Skye and Pappa’s mutual admiration relationship with her grandfather serves as a non-explanation for her on and off again relationship with Garrison. The film doesn’t so much follow their ups and downs as it notes them in passing: he begins dating Kristen, Skye’s discomfited, the Arizona adventure occasions more terrific photography, at the dinosaur park, the turtle farm, and a street show with fake cowboys and pistols. “Imagine yourself visiting here over seven centuries ago,” the recorded tour voice prods the boys at a cliff dwellers’ exhibit. Garrison yawns, Kevin glances at the camera, locusts trill. Here was a village, the voice continues, where inhabitants “experienced wants and needs, anxieties and fears, joys and sorrows, just as you and I, today.” The storytelling couldn’t be cornier, and the boys are duly unmoved. Cut to Skye’s next trauma, her mom’s Facebook friend request, which Skye decides to decline. “I think after 16 1/2 years,” she explains, “Facebook isn’t the right way to contact someone.” That said, it’s the way, here, to make that point to her mom Lisa, her photo too brightly illuminated on Skye’s computer screen.

Here and elsewhere, Only the Young tells stories by smart cuts and montages, by lovely compositions and poppy soundtrack choices. As the filmmakers work with their subjects, choreograph and develop their stories, the film recalls Alma Har’el’s Bombay Beach, another documentary that mixed metaphor and allusion with observation, that stretched the borders of documentary and fiction together.

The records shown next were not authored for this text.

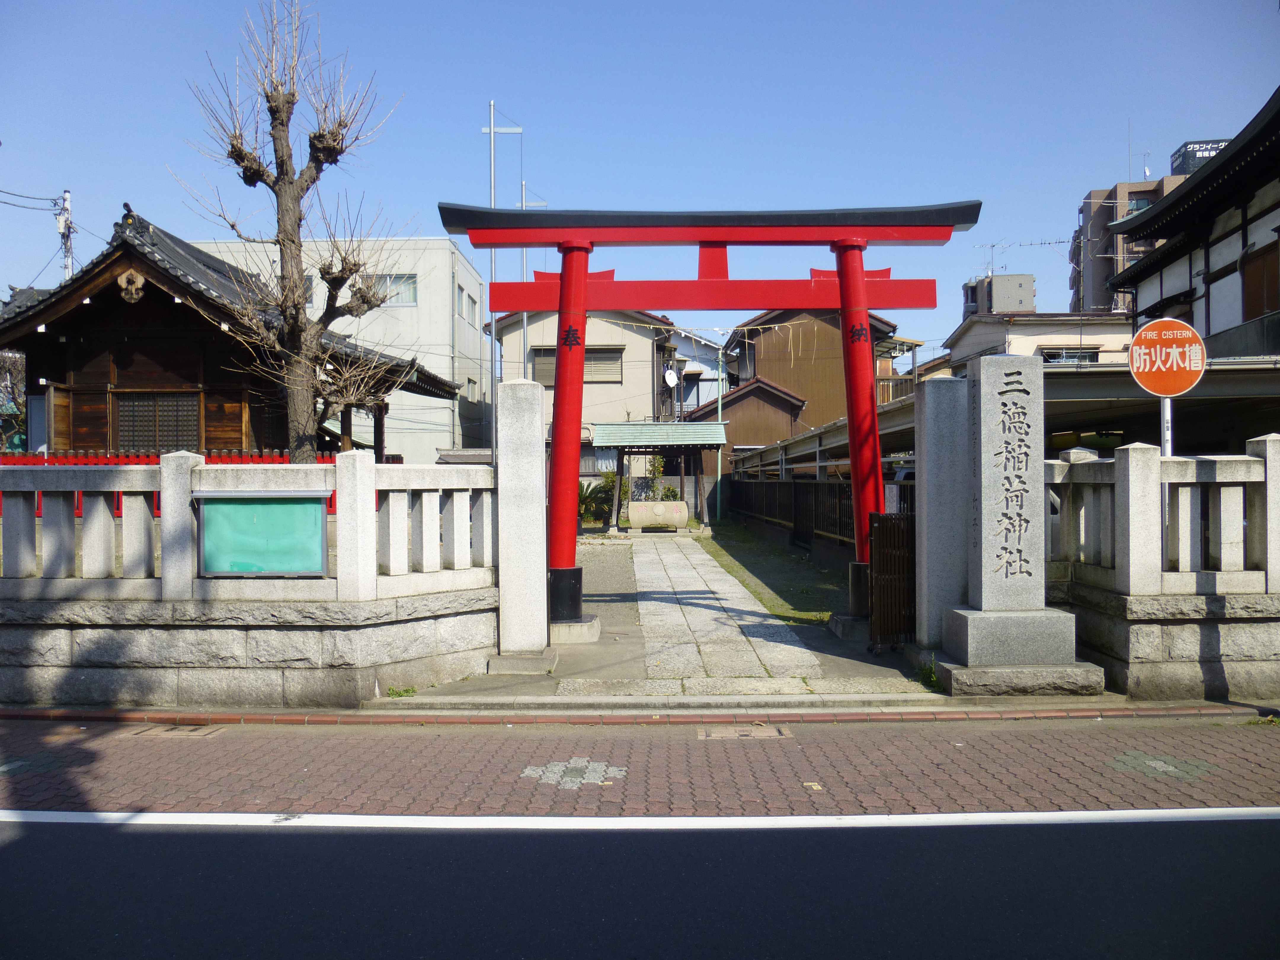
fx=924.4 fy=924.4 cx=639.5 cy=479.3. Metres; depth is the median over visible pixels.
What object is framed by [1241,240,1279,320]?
window
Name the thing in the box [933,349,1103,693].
stone monument
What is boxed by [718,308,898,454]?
brown house
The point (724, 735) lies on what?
manhole cover
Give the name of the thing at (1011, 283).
apartment building
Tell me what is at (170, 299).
house
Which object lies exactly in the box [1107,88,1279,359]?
building
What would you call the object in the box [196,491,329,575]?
notice board
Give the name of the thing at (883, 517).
metal gate
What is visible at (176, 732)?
manhole cover
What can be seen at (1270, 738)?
brick road
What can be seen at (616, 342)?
beige house
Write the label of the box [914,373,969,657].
stone pillar
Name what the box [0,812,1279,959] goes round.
road
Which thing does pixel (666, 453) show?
pavilion
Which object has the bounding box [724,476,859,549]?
wooden fence
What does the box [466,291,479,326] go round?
window
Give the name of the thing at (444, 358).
white building
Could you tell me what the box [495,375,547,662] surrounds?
stone pillar
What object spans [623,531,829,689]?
stone path
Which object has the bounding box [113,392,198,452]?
lattice window
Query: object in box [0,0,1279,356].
sky
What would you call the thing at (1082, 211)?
apartment building
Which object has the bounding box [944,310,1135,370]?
house
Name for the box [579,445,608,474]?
window
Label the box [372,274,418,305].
window
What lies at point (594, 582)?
gravel ground
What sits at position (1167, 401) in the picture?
sign pole
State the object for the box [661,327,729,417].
house
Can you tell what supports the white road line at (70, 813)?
on the road at (292, 834)
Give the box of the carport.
[737,361,1279,474]
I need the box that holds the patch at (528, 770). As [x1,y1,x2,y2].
[520,756,627,788]
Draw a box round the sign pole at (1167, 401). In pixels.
[1160,395,1173,454]
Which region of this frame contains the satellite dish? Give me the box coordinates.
[664,366,679,387]
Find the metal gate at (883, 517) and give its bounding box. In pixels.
[867,508,916,650]
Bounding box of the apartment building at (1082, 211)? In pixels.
[1071,172,1190,314]
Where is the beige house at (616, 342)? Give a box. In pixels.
[484,305,679,488]
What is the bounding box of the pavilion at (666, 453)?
[593,420,730,532]
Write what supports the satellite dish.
attached to the beige house at (616, 342)
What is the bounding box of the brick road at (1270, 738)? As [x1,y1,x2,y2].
[0,714,1279,821]
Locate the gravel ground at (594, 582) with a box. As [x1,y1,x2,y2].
[573,532,642,646]
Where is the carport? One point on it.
(1085, 391)
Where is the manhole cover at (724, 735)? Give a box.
[696,722,790,739]
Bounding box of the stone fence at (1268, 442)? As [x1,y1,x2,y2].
[1043,434,1279,701]
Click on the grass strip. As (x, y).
(804, 590)
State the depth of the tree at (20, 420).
26.53 m
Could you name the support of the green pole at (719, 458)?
on the ground
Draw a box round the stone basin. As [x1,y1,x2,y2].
[627,500,689,532]
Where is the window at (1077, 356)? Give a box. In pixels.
[1042,347,1100,364]
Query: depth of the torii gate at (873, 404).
8.83 m
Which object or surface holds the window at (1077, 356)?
in the house at (1019, 337)
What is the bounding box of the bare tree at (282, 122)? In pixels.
[177,0,413,459]
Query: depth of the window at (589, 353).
32.39 m
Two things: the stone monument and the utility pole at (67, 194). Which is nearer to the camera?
the stone monument
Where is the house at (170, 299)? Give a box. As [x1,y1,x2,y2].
[0,204,465,459]
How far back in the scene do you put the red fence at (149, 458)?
14.62 m
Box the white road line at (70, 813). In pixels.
[0,805,1278,830]
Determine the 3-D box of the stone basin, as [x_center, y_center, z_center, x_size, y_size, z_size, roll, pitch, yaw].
[0.485,0.974,23.884,1.608,0.784,0.715,0,0,1]
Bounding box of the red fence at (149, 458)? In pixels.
[0,450,342,518]
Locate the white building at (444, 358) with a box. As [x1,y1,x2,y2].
[181,232,491,459]
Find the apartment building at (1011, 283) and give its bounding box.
[961,272,1037,316]
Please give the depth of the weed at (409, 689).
6.86 m
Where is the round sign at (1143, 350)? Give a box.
[1128,318,1207,396]
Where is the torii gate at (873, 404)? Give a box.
[439,200,980,642]
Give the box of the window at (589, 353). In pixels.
[530,346,624,384]
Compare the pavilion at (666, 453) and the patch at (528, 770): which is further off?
the pavilion at (666, 453)
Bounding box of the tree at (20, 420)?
[0,347,27,452]
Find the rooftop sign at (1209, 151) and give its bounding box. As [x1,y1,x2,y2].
[1169,138,1228,175]
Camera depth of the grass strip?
14.71 m
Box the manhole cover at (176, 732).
[125,723,223,738]
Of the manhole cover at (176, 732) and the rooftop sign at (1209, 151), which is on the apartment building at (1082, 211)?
the rooftop sign at (1209, 151)
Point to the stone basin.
(637, 506)
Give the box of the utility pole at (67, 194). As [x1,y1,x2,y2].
[55,189,74,280]
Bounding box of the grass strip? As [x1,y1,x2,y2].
[699,523,854,626]
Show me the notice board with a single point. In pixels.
(295, 506)
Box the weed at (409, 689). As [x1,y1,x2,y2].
[384,685,417,698]
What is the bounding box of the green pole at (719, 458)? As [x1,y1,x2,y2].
[714,341,725,523]
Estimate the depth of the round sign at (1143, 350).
7.12 m
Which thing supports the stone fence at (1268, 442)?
on the ground
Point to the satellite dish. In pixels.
(671, 375)

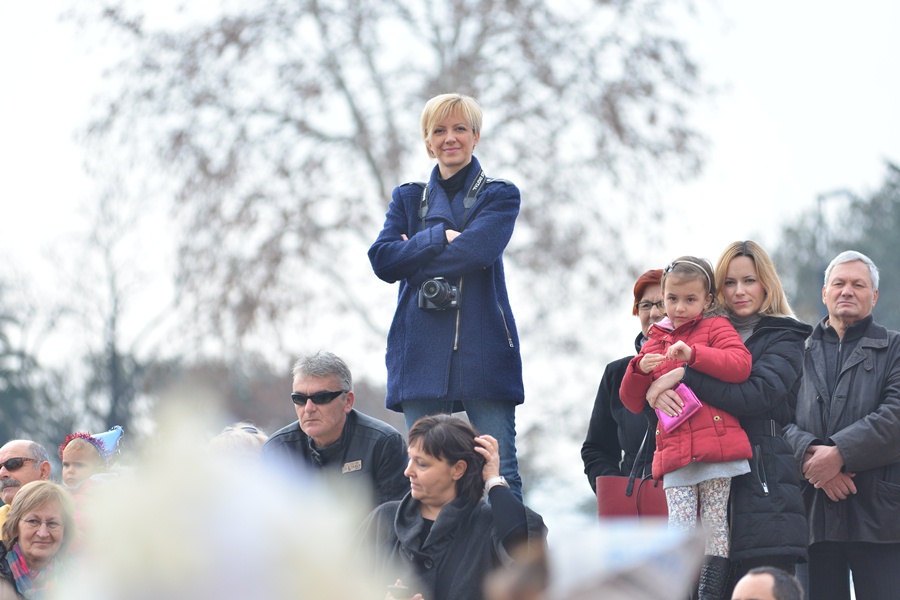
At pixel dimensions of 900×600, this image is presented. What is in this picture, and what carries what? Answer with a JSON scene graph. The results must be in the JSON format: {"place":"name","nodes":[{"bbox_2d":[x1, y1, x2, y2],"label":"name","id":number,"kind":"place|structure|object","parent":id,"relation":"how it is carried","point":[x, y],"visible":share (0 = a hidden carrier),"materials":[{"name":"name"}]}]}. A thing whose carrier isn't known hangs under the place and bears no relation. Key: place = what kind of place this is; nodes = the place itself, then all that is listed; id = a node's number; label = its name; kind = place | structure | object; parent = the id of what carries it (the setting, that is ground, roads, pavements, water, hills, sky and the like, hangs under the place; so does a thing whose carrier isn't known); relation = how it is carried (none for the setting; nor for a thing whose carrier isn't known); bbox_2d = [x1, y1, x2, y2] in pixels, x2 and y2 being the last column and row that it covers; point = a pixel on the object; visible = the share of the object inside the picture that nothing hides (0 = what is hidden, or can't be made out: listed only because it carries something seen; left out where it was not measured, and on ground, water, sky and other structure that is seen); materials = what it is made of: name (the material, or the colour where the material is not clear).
{"place":"outdoors","nodes":[
{"label":"outdoors","id":0,"kind":"place"},
{"bbox_2d":[0,0,899,478],"label":"sky","id":1,"kind":"structure","parent":0,"point":[50,137],"materials":[{"name":"white"}]},
{"bbox_2d":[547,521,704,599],"label":"white hat","id":2,"kind":"object","parent":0,"point":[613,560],"visible":0.94,"materials":[{"name":"white"}]},
{"label":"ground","id":3,"kind":"structure","parent":0},
{"bbox_2d":[0,438,50,538],"label":"man","id":4,"kind":"object","parent":3,"relation":"on","point":[20,445],"visible":0.65},
{"bbox_2d":[0,285,70,448],"label":"evergreen tree","id":5,"kind":"object","parent":3,"relation":"on","point":[0,336],"visible":0.65,"materials":[{"name":"green plant"}]},
{"bbox_2d":[0,480,79,599],"label":"woman","id":6,"kind":"object","parent":3,"relation":"on","point":[34,504],"visible":0.88},
{"bbox_2d":[59,425,125,510],"label":"child","id":7,"kind":"object","parent":3,"relation":"on","point":[81,459],"visible":0.37},
{"bbox_2d":[39,188,164,442],"label":"bare tree","id":8,"kind":"object","parent":3,"relation":"on","point":[113,352],"visible":0.78,"materials":[{"name":"plant"}]},
{"bbox_2d":[54,394,395,599],"label":"person","id":9,"kind":"object","parent":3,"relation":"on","point":[243,536],"visible":0.99},
{"bbox_2d":[210,422,268,462],"label":"person","id":10,"kind":"object","parent":3,"relation":"on","point":[233,434],"visible":0.18},
{"bbox_2d":[261,352,411,520],"label":"man","id":11,"kind":"object","parent":3,"relation":"on","point":[305,382],"visible":0.68},
{"bbox_2d":[341,459,362,472],"label":"name tag","id":12,"kind":"object","parent":11,"relation":"attached to","point":[360,462],"visible":0.93,"materials":[{"name":"silver metal"}]},
{"bbox_2d":[75,0,719,461],"label":"bare tree","id":13,"kind":"object","parent":3,"relation":"on","point":[451,70],"visible":0.88,"materials":[{"name":"plant"}]},
{"bbox_2d":[369,93,524,503],"label":"woman","id":14,"kind":"object","parent":3,"relation":"on","point":[458,161],"visible":0.82},
{"bbox_2d":[417,276,461,312],"label":"camera","id":15,"kind":"object","parent":14,"relation":"hanging from","point":[430,293],"visible":0.85,"materials":[{"name":"black plastic"}]},
{"bbox_2d":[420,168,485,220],"label":"camera strap","id":16,"kind":"object","parent":14,"relation":"on","point":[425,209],"visible":0.56,"materials":[{"name":"black fabric"}]},
{"bbox_2d":[359,413,547,599],"label":"woman","id":17,"kind":"object","parent":3,"relation":"on","point":[441,431],"visible":0.85},
{"bbox_2d":[385,583,411,597],"label":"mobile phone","id":18,"kind":"object","parent":17,"relation":"in","point":[398,590],"visible":0.81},
{"bbox_2d":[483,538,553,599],"label":"person","id":19,"kind":"object","parent":3,"relation":"on","point":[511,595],"visible":0.78},
{"bbox_2d":[583,268,666,510],"label":"woman","id":20,"kind":"object","parent":3,"relation":"on","point":[594,432],"visible":0.37},
{"bbox_2d":[595,426,668,518],"label":"red handbag","id":21,"kind":"object","parent":20,"relation":"hanging from","point":[622,509],"visible":0.55,"materials":[{"name":"leather"}]},
{"bbox_2d":[648,242,811,599],"label":"woman","id":22,"kind":"object","parent":3,"relation":"on","point":[761,376],"visible":0.73},
{"bbox_2d":[621,253,754,599],"label":"child","id":23,"kind":"object","parent":22,"relation":"in","point":[680,341],"visible":0.76},
{"bbox_2d":[656,381,704,433],"label":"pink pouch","id":24,"kind":"object","parent":23,"relation":"in","point":[687,394],"visible":0.64,"materials":[{"name":"pink"}]},
{"bbox_2d":[731,565,803,599],"label":"man","id":25,"kind":"object","parent":3,"relation":"on","point":[756,576],"visible":0.98},
{"bbox_2d":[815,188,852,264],"label":"street lamp","id":26,"kind":"object","parent":3,"relation":"on","point":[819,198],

Such stretching is made visible in the experiences of any of the kids, as they ride their bikes and boards or kiss and talk abut kissing, remember past adventures or imagine what’s before them. If these experiences sound familiar, they are also surprising, seen anew through the kids’ eyes. Only the Young appreciates what it means to be young, to be naïve and also skeptical, to have expectations and to resist them. It’s good to be like that, when you can, the film reminds you, to live fully inside each drama and see stakes as astronomical and daily dilemmas endlessly confusing. It’s good to be young, of course. It’s even better to share being young.